◆ **Textauszug**
────────────────

Zwar gilt er als mild im Auftreten, sein Amt aber versieht er in
militärischer Strenge. Ganz wie sein Vorgesetzter
Verteidigungsminister Barak, mit dem ihn eine enge Freundschaft
verbindet. Thorsten Schmitz sprach mit Sneh im
Verteidigungsministerium in Tel Aviv.
SZ: Angeblich akzeptiert Palästinenserpräsident Jassir Arafat unter
Vorbehalten den US-Friedensplan von Bill Clinton. Soll man das
glauben?
Efraim Sneh: Vorsicht! Wenn Arafat zu irgendetwas Ja sagt, ist das
stets an ein 'aber' gekoppelt. Das habe ich aus seinem oft
undurchschaubaren Verhalten gelernt: Jedes Ja ist in Wahrheit ein
Nein, das Arafat in Bedingungen tütet, die Israel nicht akzeptieren
kann. Wir müssen also sicherstellen, dass alles, wofür Arafat sich
nach dem arabischen Gipfel ausspricht, nicht wieder ein als Ja
getarntes Nein ist. Unabhängig davon: Wenn Clinton sagt, dass
Arafats Antwort positiv ausfällt, muss Barak die Verhandlungen
wieder aufnehmen.
SZ: Welches Spiel spielt Arafat?
Sneh: Wir verstehen ihn selbst nicht mehr. Es sieht so aus, als
verstünde er nicht, was auf dem Spiel steht. Es geht hier nicht um
den günstigen Kauf eines Gebrauchtwagens und darum, ob der Wagen für
20 000 Dollar verkauft werden soll oder für 19 000. Wir verhandeln
hier über das Schicksal zweier Nationen . . .
SZ: . . . zum letzten Mal?
Sneh: Ja, der Clinton-Plan ist die letzte Chance. Arafat kann nicht
mehr spielen. Wenn er sein Ja an Bedingungen knüpft, von denen er
weiß, dass Israel sie nicht erfüllen kann, zeigt das, dass ihm nicht
ernsthaft an Frieden gelegen ist. Dies ist eine einmalige
historische Gelegenheit. Arafat wird nie wieder eine bessere Chance
angeboten bekommen als die, die jetzt auf dem Tisch liegt.

────────────────

◆ **Vorliegende Angaben**

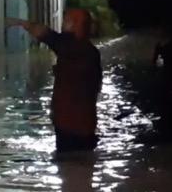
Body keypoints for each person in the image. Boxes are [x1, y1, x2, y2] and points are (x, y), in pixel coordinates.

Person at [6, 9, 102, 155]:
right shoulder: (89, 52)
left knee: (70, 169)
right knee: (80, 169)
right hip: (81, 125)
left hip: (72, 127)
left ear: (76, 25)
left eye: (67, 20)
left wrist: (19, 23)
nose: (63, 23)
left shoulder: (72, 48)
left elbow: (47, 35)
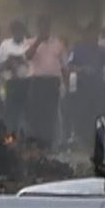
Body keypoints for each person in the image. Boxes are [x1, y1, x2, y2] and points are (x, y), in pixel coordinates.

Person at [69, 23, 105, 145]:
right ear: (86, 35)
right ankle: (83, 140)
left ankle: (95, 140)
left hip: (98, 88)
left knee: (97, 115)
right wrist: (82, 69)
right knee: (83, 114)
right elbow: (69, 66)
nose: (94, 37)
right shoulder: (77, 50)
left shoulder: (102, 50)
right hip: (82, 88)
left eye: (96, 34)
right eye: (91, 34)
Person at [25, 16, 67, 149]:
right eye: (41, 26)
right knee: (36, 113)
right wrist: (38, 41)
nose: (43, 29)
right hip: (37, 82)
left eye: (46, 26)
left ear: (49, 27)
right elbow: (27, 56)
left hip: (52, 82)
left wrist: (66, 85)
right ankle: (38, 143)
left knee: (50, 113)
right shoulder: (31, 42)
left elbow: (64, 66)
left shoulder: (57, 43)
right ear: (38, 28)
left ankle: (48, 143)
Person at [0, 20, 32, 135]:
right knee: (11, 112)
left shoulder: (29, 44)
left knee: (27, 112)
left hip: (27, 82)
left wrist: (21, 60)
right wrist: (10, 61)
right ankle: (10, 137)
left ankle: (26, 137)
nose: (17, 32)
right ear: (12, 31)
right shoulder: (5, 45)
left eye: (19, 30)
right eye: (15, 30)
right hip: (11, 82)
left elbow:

────────────────

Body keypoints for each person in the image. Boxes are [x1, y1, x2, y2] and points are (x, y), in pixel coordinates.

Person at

────────────────

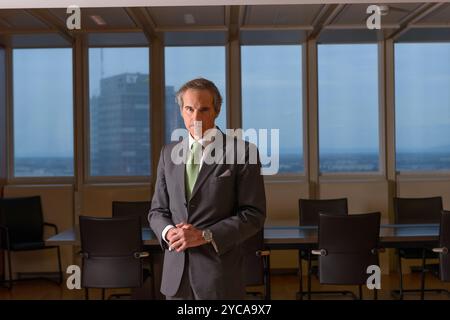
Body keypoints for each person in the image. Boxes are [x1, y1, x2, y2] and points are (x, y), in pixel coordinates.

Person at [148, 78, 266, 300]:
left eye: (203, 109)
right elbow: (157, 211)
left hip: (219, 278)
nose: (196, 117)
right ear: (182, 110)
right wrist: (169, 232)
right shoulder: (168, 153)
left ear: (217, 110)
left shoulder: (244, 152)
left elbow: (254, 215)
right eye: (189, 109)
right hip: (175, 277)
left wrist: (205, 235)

────────────────

◆ **Aufgabe 1**
Liste alle Personen auf, die im Interview mit Efraim Sneh namentlich genannt werden.
◆ **Aufgabe 2**
Setze bitte das Interview mit Efraim Sneh im Anschluss an seine letzte Antwort fort.

◆ **Ergebnis 1**
- Barak
- Thorsten Schmitz
- Efraim Sneh
- Jassir Arafat
- Bill Clinton

◆ **Ergebnis 2**
SZ: Und wenn er sie nicht erkennt?
Sneh: Dann sind die Verhandlungen gescheitert und als Folge setzt
sich die Spirale der Gewalt fort. Das wird verheerende Folgen
haben.
SZ: Barak spricht von Krieg.
Sneh: Er wird wissen, wovon er spricht.
SZ: Wenn selbst Barak an Arafat scheitern sollte - wer kann es
dann?
Sneh: Wenn wir scheitern, wird es vielleicht niemand mehr
versuchen.
SZ: Eine von Arafats wichtigsten Bedingungen ist das Recht der
Rückkehr palästinensischer Flüchtlinge in das Gebiet, das seit 52
Jahren Israel ist.
Sneh: Wir können diesem Recht nicht zustimmen, weil dies das Ende
des jüdischen Staates bedeuten würde. Arafat weiß das, und fordert
es trotzdem.
SZ: Weil er sich in eine Sackgasse manövriert hat: Verzichtet er auf
das Rückkehrrecht, wird ihm das eigene Volk die Hölle heiß machen.
Besteht er darauf, werden die USA und die EU die Geduld verlieren
und die Palästinenser als uneinsichtig betrachten. Wie soll Arafat
aus dieser Situation herauskommen?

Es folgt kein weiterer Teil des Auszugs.